London Jewish News
24 October 2003
Passing the buck won't save our beautiful Victorian shul
Susie Symes. Chairman of the trustees, museum of immigration and diversity
It was, began CNN's world news item abut 19 Princelet Street, "an unusual day for Europe's only museum of immigration and diversity . . . it's actually open". Like many American visitors, the CNN correspondent went on to wonder at our capital's failure to support this beacon project, which has no corporate and no government support.
London should surely be the first European city to acknowledge the contribution many peoples have made to our society over the centuries, and British Jews should be in the forefront.
CNN was just the latest commentator to wonder why Britain is not proudly supporting 19 Princelet Street, in Spitalfields, as a permanent celebration of our diverse society. This special place houses a small and beautiful synagogue, tucked behind a Huguenot refugee merchant's home of 1719, in an area that has always been a place of safety for newcomers: immigrants seeking work, seeking a better life for their families, and people fleeing persecution or famine, people seeking refuge from war or ethnic cleansing.
Those immigrants confronted issues that have not gone away- exclusion, discrimination, racism and genocide.
Princelet Street is the only museum of conscience in Europe dedicated to issues of immigration and diversity. So why is it struggling for survival?

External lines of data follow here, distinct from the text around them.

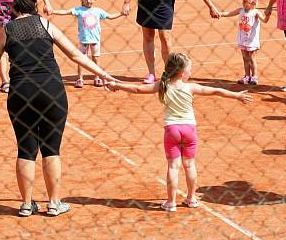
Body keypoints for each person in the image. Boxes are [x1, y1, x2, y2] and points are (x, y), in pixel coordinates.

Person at [0, 0, 114, 217]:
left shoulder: (7, 30)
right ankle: (54, 203)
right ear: (35, 6)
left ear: (14, 9)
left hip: (21, 92)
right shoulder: (45, 25)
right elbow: (75, 54)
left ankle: (26, 204)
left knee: (26, 149)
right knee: (51, 149)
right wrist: (103, 74)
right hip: (51, 91)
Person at [106, 52, 252, 212]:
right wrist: (236, 95)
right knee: (189, 165)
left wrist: (117, 85)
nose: (191, 72)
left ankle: (171, 202)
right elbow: (216, 91)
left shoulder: (162, 85)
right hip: (189, 129)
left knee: (173, 167)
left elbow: (136, 89)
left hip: (172, 130)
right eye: (189, 69)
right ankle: (192, 198)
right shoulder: (190, 87)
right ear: (182, 72)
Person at [54, 0, 123, 88]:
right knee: (81, 59)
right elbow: (65, 12)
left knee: (95, 59)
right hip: (84, 40)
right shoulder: (79, 10)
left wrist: (121, 14)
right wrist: (53, 11)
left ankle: (97, 78)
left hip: (95, 40)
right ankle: (80, 79)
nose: (88, 1)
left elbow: (110, 16)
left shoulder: (98, 11)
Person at [220, 0, 269, 85]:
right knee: (245, 58)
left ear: (252, 2)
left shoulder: (256, 12)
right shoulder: (240, 10)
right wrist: (220, 14)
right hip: (242, 39)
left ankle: (254, 76)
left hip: (251, 40)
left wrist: (268, 15)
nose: (243, 3)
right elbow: (229, 13)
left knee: (252, 58)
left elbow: (265, 20)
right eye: (243, 1)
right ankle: (247, 76)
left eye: (245, 1)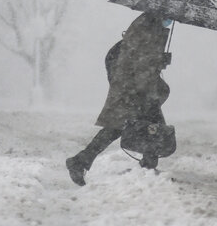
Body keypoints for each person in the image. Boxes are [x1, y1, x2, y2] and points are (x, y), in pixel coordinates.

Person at [65, 12, 172, 186]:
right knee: (145, 125)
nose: (171, 20)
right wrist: (158, 62)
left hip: (133, 85)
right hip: (133, 87)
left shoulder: (150, 25)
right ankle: (147, 169)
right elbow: (140, 62)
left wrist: (159, 61)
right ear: (161, 12)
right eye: (169, 16)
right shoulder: (146, 27)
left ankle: (81, 161)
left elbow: (141, 59)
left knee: (128, 126)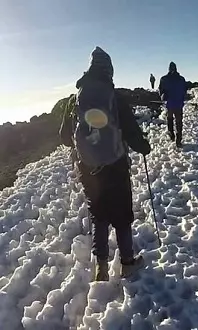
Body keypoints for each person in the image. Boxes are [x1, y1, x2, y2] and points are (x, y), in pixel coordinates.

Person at [59, 46, 151, 281]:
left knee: (99, 214)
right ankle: (128, 263)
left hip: (89, 168)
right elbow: (131, 131)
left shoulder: (74, 99)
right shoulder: (114, 97)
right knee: (121, 214)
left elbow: (64, 137)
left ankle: (101, 268)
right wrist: (143, 147)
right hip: (115, 164)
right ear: (109, 70)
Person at [158, 62, 187, 147]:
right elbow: (184, 90)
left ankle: (171, 135)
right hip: (178, 103)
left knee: (170, 119)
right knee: (178, 122)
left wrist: (163, 97)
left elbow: (161, 90)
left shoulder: (164, 79)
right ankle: (178, 140)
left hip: (170, 103)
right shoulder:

Not for lack of public demand. On its rare openings, people will queue for two hours - city workers waiting alongside a visiting ambassador, local Bengali-British children bringing their mothers, cool youngsters going to the new wave bars of Brick lane listening avidly to Jewish elders gossiping. Ninety-year old Meyer, still Yiddish speaking, still playing his treasured violin, meets our youngest volunteer, Punjabi-speaking Nikki aged seven.
With minimal funds, and no staff we arrange group visits and talks for thousands . . . a Tibetan-Jewish youth exchange, architects Am the technical university of Berlin, an interfaith group, young offenders, trainee teachers, London volunteers going overseas, the university of the third age.
Sir Bernard Crick, architect of the government's citizenship curriculum, wished that "every schoolchild in England should see this".
For many Jewish visitors from all over the world, this place. has special resonance. Our faded Torah mantles, our rusty collecting boxes are rare flotsam from a European history of which tragically little survives. Our tiny synagogue, the faded names in gold on dusty donor boards, the mythologised clutter of the Rodinsky room, are testimonies to lives not lived, to what might have been but never became of most European Jewry.
Despite fantastic help from Evelyn Friedlander and her hidden legacy foundation, we need funds to conserve out treasured fragments. We desperately need £3m to save the historic fabric of the synagogue, grade II* listed, the last of its kind. Just £3m will save the building for future generations, so it can open permanently as a unique educational place and a symbol of multicultural Britain.
For Jewish communities it has special poignancy. It shows how we can treasure our own history and also build bridges to other communities.
Jews know what it means to succeed in the face of adversity. Jews know what it means to be forced to sever links with a land and a heritage. Jews know what it means to suffer discrimination, to try to play a full part in a multicultural society. So, not surprisingly, many non-Jewish visitors to our museum assume that the Jewish community will proudly take a lead in supporting us.
So do many Jewish visitors. "The Board of Deputies will help you," they announce in ringing tones. "Lord so-and-so will fund this," claims another, confidently. Or Dame so-and-so. And so on. Some kind people do give themselves - however modestly - boosting our case for matching heritage lottery funds.
Another favourite diversion is to say that the big companies and banks founded by immigrant families (we all know the great names) ought to help. Of course, high earners do visit from the City, high-up executives from one of London's newest, shiniest international banks. Emotionally, tearfully, one whose grandparents married in our synagogue promises her help to the volunteers who gave up their own time to open up. So do her colleagues. "We won't give ourselves" they chorus. "This is so important, the bank should support you on a really big scale." We're still waiting.
A senior banker asks his charity department to support us; sweetly it says no, with the maddening suggestion that we ask individuals instead.
We need more special individuals, people who know it takes more than fine words to combat prejudice and racism, that it takes money, not fine words to mend the roof and open the doors.
People like our founders, men who in their own lives had the courage not stay silent. Jews, Moslem and Christian. Hugo Gryn, Tassaduq Ahmed and Randolph Vigne. Of Czech, Bengali and South African origin, all first generation arrivals in Britain, they became friends through their passionate commitment to making a truly tolerant and fair society. They believed that an understanding of history, of Britain's complex process of immigration-to-integration, of immigration-to-influence, was essential to building a safe and equal future for all.
Whether or not our own families ever passed through the east end, there is something symbolic here that touches us profoundly. Princelet Street is about how we find a sense of identity, a sense of belonging, and about how we act in our lives to influence the society in which we live. That is why it deserves your help.